We have GPU farm, 1000's of GPUs where ML workload need to be run

On GPU following processes would be running:
1. ML Job

2. GPU Metrics Collector(seperate process): collects metrics, exposes to prometheus on 8000. Metrics:
GPU utilization (%)
Memory(Total available/Used Memory/cached)
Temperature
Active processes

3. ML Log Monitor(seperate process): collects application errors
OOM errors
CUDA errors
Numerical instability warnings
Training divergence
Hardware errors
Should parse both stdout/stderr and log files.

4. Health Checker(seperate process): Takes preventive measures, if values goes above threshold

Detects	Condition	Response
High temperature	`if gpu_temp > 85°C`	Throttle(less) training speed
High Memory	`if gpu_mem > 90%`	Memory Cleanup.
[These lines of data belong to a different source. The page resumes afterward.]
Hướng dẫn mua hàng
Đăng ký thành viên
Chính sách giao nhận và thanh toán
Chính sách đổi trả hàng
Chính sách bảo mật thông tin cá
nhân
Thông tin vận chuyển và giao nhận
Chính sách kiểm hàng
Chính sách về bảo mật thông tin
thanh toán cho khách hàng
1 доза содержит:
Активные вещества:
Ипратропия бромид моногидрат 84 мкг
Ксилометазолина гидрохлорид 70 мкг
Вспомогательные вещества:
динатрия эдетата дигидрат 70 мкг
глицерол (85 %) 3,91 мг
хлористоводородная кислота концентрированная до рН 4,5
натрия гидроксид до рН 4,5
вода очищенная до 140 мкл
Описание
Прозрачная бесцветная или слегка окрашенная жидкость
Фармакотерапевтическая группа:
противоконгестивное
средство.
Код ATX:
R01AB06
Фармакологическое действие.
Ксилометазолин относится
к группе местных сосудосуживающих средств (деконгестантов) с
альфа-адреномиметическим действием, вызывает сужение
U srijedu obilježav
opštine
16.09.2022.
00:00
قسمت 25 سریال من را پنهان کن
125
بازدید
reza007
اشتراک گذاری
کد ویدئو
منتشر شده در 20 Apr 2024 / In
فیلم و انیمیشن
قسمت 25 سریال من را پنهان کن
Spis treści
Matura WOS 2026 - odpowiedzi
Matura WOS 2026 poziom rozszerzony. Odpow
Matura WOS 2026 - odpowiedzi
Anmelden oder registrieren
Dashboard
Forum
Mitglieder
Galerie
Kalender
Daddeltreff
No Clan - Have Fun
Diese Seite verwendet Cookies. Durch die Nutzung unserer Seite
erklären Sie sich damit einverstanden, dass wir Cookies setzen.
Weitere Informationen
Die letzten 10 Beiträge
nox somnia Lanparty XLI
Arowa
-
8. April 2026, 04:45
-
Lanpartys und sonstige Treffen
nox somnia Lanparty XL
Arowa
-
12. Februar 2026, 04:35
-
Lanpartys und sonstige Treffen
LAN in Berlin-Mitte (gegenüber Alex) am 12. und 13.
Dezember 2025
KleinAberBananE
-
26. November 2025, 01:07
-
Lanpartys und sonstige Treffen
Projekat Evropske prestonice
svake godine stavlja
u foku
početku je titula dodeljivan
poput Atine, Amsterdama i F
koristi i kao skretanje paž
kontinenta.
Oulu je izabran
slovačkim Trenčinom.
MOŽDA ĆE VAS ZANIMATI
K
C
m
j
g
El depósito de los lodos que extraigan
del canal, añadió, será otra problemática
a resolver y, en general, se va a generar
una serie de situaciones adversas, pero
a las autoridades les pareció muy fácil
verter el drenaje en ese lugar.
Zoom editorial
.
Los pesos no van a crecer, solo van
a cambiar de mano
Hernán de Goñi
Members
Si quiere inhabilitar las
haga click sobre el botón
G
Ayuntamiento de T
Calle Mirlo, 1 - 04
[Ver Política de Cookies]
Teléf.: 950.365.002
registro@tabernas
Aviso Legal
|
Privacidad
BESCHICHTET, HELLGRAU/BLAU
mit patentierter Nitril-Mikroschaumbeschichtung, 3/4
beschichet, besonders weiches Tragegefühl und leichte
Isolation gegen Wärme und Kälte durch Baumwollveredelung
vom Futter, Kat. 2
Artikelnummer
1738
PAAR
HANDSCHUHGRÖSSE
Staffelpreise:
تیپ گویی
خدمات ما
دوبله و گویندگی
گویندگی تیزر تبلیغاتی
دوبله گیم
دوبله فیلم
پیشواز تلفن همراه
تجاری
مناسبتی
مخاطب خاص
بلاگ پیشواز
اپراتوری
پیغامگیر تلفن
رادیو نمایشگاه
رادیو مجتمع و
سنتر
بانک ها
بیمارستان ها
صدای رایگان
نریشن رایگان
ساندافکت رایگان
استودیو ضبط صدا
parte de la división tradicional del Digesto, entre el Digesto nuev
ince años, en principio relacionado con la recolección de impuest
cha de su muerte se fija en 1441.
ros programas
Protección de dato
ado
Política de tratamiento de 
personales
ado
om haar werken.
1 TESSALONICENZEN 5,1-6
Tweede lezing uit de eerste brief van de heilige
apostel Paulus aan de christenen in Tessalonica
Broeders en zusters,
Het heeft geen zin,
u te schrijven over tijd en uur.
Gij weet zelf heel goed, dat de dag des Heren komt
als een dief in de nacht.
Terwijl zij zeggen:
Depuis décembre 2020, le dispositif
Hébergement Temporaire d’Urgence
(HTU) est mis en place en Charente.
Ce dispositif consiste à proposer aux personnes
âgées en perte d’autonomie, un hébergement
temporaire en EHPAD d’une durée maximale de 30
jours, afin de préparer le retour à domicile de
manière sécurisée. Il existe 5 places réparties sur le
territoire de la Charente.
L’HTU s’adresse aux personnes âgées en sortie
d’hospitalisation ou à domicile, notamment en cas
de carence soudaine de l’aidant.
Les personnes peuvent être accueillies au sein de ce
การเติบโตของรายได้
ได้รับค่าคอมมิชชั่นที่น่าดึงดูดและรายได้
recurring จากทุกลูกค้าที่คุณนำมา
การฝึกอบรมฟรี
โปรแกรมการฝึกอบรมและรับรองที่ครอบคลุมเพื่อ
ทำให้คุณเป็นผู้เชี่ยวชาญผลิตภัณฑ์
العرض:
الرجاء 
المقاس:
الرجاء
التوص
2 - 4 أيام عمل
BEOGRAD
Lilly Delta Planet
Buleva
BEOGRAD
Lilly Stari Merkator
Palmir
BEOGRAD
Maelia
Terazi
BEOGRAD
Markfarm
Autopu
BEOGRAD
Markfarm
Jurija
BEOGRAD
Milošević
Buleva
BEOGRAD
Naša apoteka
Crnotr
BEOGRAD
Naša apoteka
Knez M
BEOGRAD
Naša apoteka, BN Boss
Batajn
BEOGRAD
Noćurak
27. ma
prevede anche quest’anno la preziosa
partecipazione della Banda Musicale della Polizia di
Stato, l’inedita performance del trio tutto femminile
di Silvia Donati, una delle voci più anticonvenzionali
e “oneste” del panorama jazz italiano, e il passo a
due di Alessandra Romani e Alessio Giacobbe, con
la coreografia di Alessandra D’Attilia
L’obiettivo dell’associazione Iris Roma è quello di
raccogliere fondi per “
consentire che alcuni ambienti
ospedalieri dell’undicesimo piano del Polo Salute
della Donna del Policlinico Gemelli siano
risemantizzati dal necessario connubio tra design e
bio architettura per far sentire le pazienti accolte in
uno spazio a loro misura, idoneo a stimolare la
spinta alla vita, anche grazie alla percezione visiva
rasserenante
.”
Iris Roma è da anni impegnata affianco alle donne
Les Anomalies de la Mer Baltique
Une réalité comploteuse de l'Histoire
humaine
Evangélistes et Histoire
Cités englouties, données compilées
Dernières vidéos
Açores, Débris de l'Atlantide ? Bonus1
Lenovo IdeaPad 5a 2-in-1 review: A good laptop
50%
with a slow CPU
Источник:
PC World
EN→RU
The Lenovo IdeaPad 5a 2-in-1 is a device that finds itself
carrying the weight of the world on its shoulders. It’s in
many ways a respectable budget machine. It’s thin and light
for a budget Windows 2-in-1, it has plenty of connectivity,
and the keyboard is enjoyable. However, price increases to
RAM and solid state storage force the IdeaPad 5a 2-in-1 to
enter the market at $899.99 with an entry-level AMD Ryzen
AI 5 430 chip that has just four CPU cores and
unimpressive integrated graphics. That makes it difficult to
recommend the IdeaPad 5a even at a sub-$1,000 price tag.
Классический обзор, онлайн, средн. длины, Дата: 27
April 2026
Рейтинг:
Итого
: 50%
Clear caches
Hung Process	Deadlock (no progress)	Kill hanging threads
ML Process → Hits OOM Error	Detects in logs	Triggers → Reduce batch size


Docker Container (per GPU):
├── Main ML Process (PID 1)
├── GPU Monitor Daemon (port 8000/metrics)
├── Log Monitor Thread
├── Health Checker Thread
└── Metrics Exporter (Prometheus client)